### Task requirements
Only these lines of the data below are wanted: the one with "Elaine Skiba |", the one with "J. Skwisz | Son - Wally |", and any lines between them, each repeated exactly.
Available data section start
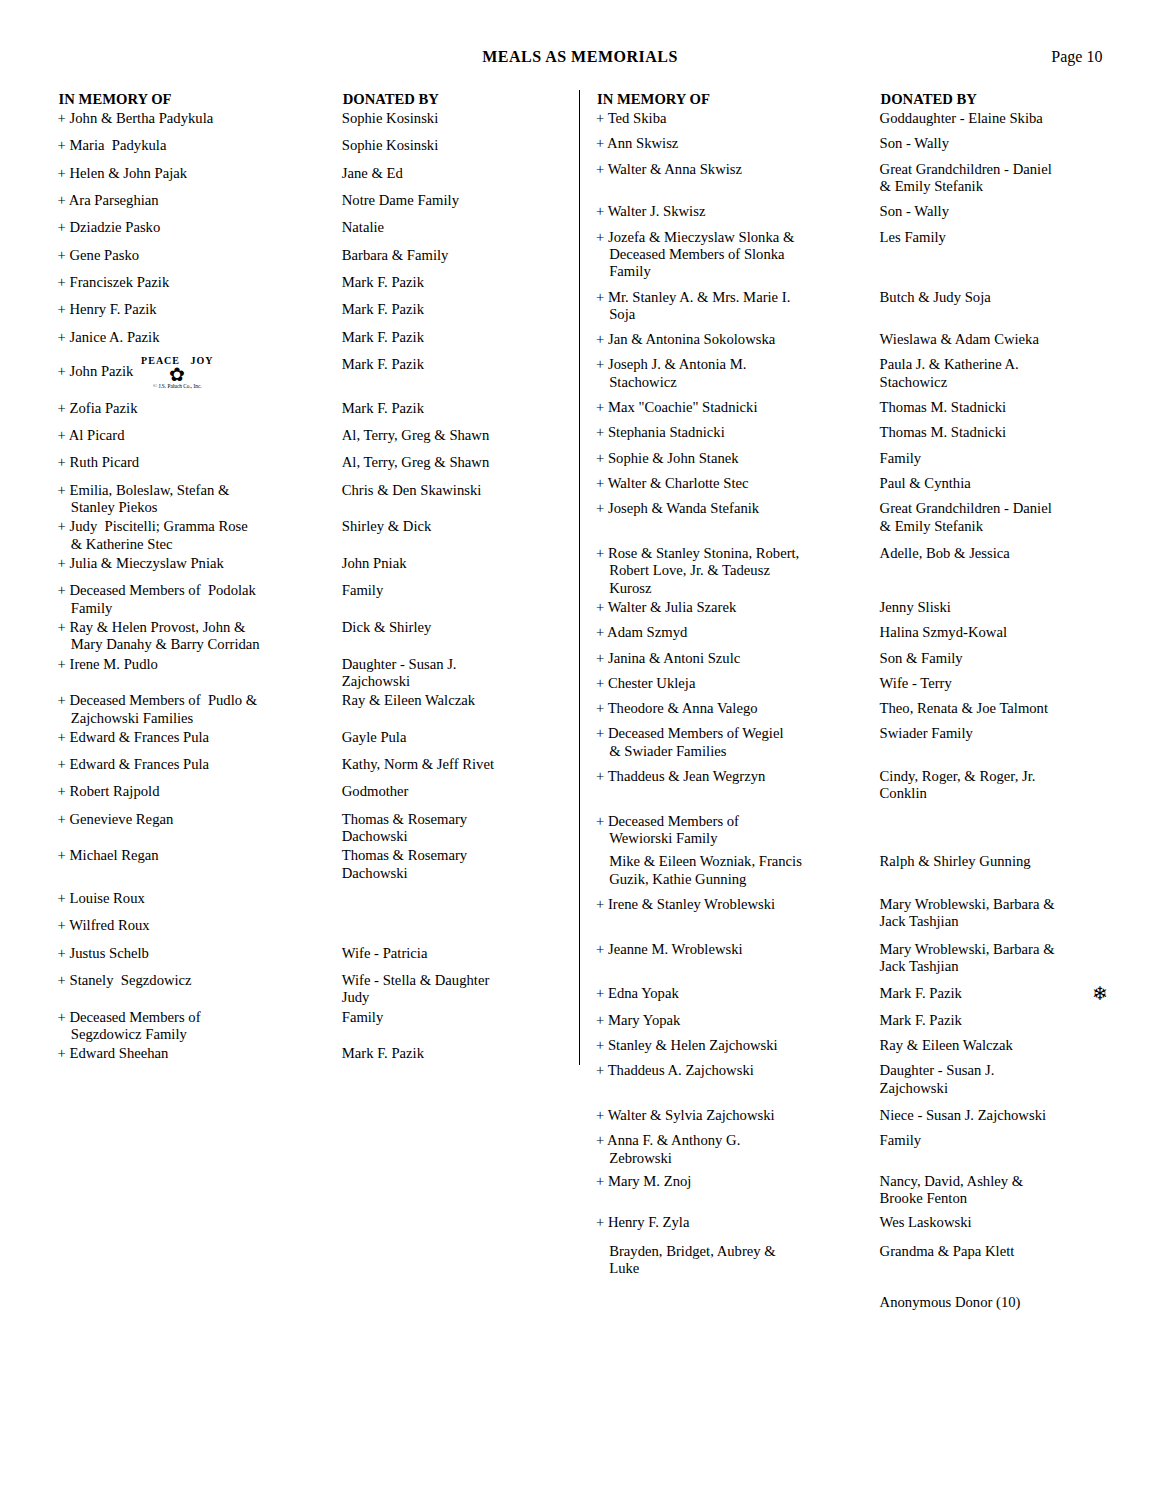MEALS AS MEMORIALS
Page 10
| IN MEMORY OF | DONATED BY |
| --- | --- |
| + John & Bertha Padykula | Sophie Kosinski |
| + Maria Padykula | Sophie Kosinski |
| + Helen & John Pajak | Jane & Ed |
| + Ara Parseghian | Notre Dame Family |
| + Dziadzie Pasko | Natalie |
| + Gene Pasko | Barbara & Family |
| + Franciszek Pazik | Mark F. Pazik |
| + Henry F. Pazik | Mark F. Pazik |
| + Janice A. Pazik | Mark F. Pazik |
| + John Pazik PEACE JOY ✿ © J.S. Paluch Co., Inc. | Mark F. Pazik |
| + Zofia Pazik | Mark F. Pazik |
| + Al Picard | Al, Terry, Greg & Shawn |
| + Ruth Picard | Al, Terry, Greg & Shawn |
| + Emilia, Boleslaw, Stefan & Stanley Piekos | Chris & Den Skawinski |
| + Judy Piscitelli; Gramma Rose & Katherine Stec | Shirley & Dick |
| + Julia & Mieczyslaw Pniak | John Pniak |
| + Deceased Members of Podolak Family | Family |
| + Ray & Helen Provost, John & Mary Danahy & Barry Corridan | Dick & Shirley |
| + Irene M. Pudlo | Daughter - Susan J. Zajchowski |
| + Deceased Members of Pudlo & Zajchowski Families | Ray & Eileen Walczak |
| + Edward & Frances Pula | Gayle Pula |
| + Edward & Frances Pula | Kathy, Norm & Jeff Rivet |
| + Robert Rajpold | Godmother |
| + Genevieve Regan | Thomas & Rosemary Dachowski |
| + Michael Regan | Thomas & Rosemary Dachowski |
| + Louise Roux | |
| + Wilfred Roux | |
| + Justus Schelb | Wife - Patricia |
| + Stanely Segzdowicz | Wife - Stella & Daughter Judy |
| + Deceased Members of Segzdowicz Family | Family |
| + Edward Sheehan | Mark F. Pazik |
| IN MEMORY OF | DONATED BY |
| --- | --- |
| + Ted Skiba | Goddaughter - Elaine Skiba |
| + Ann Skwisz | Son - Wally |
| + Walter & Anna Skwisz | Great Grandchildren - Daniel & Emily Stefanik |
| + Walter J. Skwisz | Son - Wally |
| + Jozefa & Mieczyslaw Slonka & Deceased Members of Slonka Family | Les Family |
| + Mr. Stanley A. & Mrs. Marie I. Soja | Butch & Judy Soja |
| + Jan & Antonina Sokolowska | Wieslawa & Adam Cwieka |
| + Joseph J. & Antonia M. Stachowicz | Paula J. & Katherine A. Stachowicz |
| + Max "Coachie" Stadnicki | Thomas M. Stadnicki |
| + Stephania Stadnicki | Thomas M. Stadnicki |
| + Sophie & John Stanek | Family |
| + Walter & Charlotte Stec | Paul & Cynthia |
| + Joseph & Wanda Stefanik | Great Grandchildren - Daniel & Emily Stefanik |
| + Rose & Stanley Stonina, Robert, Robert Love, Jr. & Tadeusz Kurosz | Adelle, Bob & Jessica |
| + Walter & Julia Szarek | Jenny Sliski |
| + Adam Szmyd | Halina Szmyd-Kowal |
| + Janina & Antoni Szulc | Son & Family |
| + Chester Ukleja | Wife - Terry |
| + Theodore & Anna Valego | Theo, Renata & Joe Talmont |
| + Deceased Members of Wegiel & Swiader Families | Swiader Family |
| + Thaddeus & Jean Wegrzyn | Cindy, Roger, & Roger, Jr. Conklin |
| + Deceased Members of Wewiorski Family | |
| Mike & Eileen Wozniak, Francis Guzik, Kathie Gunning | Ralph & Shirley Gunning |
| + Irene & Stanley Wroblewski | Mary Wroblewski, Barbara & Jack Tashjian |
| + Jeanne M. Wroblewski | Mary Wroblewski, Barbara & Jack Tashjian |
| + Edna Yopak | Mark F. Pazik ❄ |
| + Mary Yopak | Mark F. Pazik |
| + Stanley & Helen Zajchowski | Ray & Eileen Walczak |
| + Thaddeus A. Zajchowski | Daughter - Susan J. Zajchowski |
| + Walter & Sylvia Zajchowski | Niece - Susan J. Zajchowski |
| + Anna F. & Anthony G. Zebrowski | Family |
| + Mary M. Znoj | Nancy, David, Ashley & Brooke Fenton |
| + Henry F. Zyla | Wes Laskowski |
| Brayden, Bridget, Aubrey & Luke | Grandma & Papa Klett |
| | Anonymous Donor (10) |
Available data section end
### Your response
| + Ted Skiba | Goddaughter - Elaine Skiba |
| + Ann Skwisz | Son - Wally |
| + Walter & Anna Skwisz | Great Grandchildren - Daniel & Emily Stefanik |
| + Walter J. Skwisz | Son - Wally |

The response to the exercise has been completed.